I have a file:
To jest długi string z wieloma polskimi literami ąółżęś kodowany w UTF8,
żeby
było śmieszniej, haha.
ą
a
Example gawk:
gawk '{printf "%-80s %-s\n", $0, length}' file
In gawk, I get the correct result:
To jest długi string z wieloma polskimi literami ąółżęś kodowany w UTF8, 73
żeby 5
było śmieszniej, haha. 22
ą 1
a 1
In gawk, I get the correct result:
Example mawk:
mawk '{printf "%-80s %-s\n", $0, length}' file
To jest długi string z wieloma polskimi literami ąółżęś kodowany w UTF8, 80
żeby 6
było śmieszniej, haha. 24
ą 2
a 1
In mawk, I get the incorrect result:
As mawk get the same result as gawk?
mawk is a minimal-featured awk designed for speed of execution over functionality. You should not expect it to behave exactly the same as gawk or a POSIX awk. If you're going to use mawk, you need to get a mawk manual describing how IT behaves, don't rely on any other documentation describing how other awks behave.

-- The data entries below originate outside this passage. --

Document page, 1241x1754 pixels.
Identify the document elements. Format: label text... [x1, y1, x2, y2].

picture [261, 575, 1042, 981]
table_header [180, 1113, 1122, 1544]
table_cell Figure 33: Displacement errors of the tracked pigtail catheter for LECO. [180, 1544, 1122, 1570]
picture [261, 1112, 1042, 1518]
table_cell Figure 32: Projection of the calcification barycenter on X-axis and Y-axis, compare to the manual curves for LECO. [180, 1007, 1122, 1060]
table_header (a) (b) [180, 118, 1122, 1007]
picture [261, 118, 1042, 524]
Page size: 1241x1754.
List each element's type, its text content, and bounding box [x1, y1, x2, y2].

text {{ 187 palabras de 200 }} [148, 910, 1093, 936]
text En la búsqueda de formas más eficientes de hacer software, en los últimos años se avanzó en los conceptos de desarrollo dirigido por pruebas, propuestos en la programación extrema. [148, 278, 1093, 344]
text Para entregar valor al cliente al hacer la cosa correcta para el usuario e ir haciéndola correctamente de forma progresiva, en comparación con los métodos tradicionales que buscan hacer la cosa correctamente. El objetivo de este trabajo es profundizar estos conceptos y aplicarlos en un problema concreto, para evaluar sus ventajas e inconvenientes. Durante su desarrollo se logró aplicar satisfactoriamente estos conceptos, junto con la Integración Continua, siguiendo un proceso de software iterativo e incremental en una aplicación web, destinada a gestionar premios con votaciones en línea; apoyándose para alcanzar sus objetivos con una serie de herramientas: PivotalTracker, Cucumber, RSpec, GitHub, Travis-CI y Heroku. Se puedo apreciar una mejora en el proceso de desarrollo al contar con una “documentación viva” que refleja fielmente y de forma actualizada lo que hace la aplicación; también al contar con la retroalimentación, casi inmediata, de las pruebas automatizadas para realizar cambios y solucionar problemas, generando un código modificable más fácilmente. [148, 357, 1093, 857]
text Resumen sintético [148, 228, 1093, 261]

IMHO there is no correct result for the formatting string %-s
as it is meaningless to align a string without specifying a width within which to align it. There's also different interpretations of what length
means on it's own - it could be short-hand for length($0)
or it could be something else in a non-POSIX awk, there might not even be a length function in some non-POSIX awk and so it might take that as an undefined variable name. How does any given awk handle non-English characters?
As I said - if you're going to use a non-POSIX awk, you need to check the manual for THAT awk for all of the gory details...